─── ТЕКСТ ДЛЯ ИЗУЧЕНИЯ ───
Его угнетала атмосфера застоя в училище, где лелеяли подражателей, а самостоятельных выгоняли. Исключение было актом политического характера, но для Маяковского, как и для Бурлюка, оно еще означало разрыв с академической рутиной.
Другая муза властно овладела сердцами и помыслами друзей, по крайней мере, Маяковского. Зато полицеймейстеру факт изгнания из училища был достаточен для того, чтобы не разрешить Маяковскому, Бурлюку и Каменскому выступать в Полтаве.
Давид Бурлюк еще в училище развернул активную деятельность по созданию группы художников и писателей, оппозиционно настроенных к отжившим и отживающим формам буржуазного искусства, в том числе - символизма. В нее вошли три брата Бурлюка - Давид, Николай и Владимир, Василий Каменский, Велимир (Виктор Владимирович) Хлебников, Елена Гуро. Чуть позднее к ним присоединился Маяковский.
Они еще не называли себя футуристами - не хотели быть похожими на футуристов Запада, на итальянских футуристов, открещивались от Маринетти. Маяковский вместе с поэтами К. Большаковым, с которым дружил, и В. Шершеневичем в начале 1914 года подписал письмо в редакцию газеты «Новь» об отрицательном отношении русских футуристов к Маринетти, к «италофутуристам». Пока группа Бурлюка называла себя хлебниковским «титулом» - будетлянами, то есть людьми, деятелями будущего, приближающими будущее. Различие с итальянским футуризмом, который приобретал фашистскую окраску, все время подчеркивалось. Понимание войны, как средства «гигиены мира и величия Италии», империалистические устремления и открытый «антисоциализм», разумеется, резко отталкивали от Маринетти русских футуристов с их стихийным демократизмом, хотя и путаной, окрашенной в анархические краски, но явно выраженной антибуржуазностью. Вот почему они так бурно протестовали против любых попыток сближения их с «италофутуристами» и их вождем Маринетти и устраивали обструкции во время его выступлений в Петербурге и Москве в 1914 году. И поэтому, когда в 1925 году Маяковский встретился в Париже с Маринетти, встреча вышла натянутой, советскому поэту не о чем было говорить с человеком чернорубашечного социального оттенка, и они из вежливости перекинулись лишь несколькими фразами.
Итальянский футуризм действительно имел мало общего с русским футуризмом. Разрыв с культурным наследием прошлого, провозглашенный им, был едва ли не единственной точкой сближения этих авангардистских течений. Их решительно разводил культ насилия, жестокости, эстетизации войны как «единственной гигиены мира», идея суперменства и «гения-индивида». Все это не могло не привести и в конце концов привело итальянских футуристов к пропаганде милитаризма, к фашизму.
Но и в области литературной они шли гораздо дальше русских футуристов. Дальше - в разрушении гуманистических традиций культурного наследия, объявляя ненужными, вредными «слабостями» идеалы добра, справедливости, любви и счастья, и противопоставляя им силу, бездушие, жестокость «механического человека». «Жар, исходящий от куска дерева или железа, нас волнует больше, чем улыбка и слезы женщины». Этот тезис Маринетти вряд ли бы подписал кто-нибудь из русских футуристов.
─── СПИСОК ЗАПИСЕЙ ───
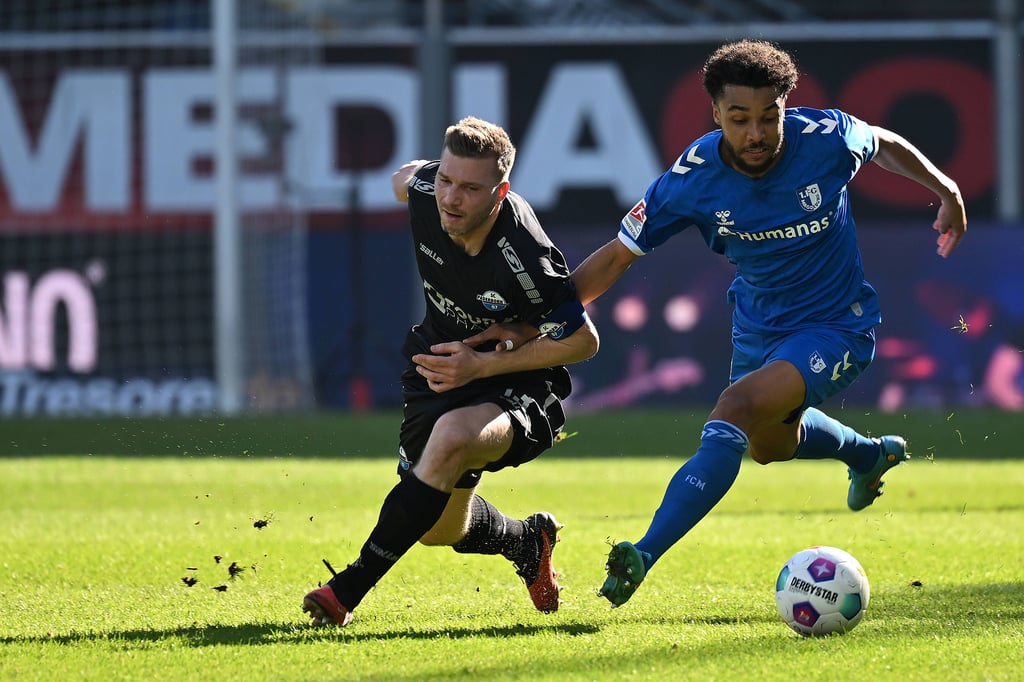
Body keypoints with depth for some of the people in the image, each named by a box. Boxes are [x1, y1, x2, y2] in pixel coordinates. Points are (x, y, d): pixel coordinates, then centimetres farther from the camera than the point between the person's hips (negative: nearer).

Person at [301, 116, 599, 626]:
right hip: (440, 366, 7)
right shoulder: (424, 189, -16)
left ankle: (349, 589, -31)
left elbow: (582, 341, -21)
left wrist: (482, 364, -25)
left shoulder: (523, 261, -33)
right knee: (440, 528, 11)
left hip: (519, 386, -7)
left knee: (451, 437, -39)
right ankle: (529, 541, 47)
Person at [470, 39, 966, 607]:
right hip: (758, 326, 5)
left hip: (834, 328, -5)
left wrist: (946, 191, 2)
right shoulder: (692, 178, -21)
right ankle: (870, 455, 63)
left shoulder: (826, 139, -25)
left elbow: (883, 143, 1)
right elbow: (615, 257, -13)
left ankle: (643, 557, -33)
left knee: (737, 408, -29)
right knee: (770, 444, 29)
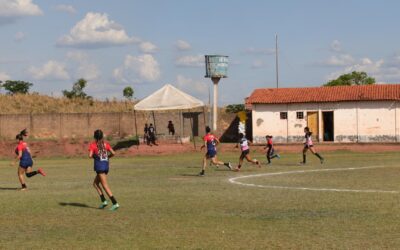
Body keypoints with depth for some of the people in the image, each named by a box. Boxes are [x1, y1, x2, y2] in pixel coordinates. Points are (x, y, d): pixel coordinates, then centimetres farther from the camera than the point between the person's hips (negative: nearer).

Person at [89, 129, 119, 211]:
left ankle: (115, 203, -12)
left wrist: (94, 156, 7)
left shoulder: (93, 145, -4)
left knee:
───
▸ ЗАДАНИЯ
#1 Как называла себя группа Бурлюка, пока ее участники еще не называли себя футуристами, согласно тексту о футуристах?
#2 Перепишите дословно отрывок из текста о футуристах: начните со слов «Его угнетала атмосфера» и остановитесь после слов «ним присоединился Маяковский.».

▸ ОТВЕТЫ К ЗАДАНИЯМ
#1 Будетлянами, то есть людьми, деятелями будущего, приближающими будущее.

#2
Его угнетала атмосфера застоя в училище, где лелеяли подражателей, а самостоятельных выгоняли. Исключение было актом политического характера, но для Маяковского, как и для Бурлюка, оно еще означало разрыв с академической рутиной.
Другая муза властно овладела сердцами и помыслами друзей, по крайней мере, Маяковского. Зато полицеймейстеру факт изгнания из училища был достаточен для того, чтобы не разрешить Маяковскому, Бурлюку и Каменскому выступать в Полтаве.
Давид Бурлюк еще в училище развернул активную деятельность по созданию группы художников и писателей, оппозиционно настроенных к отжившим и отживающим формам буржуазного искусства, в том числе - символизма. В нее вошли три брата Бурлюка - Давид, Николай и Владимир, Василий Каменский, Велимир (Виктор Владимирович) Хлебников, Елена Гуро. Чуть позднее к ним присоединился Маяковский.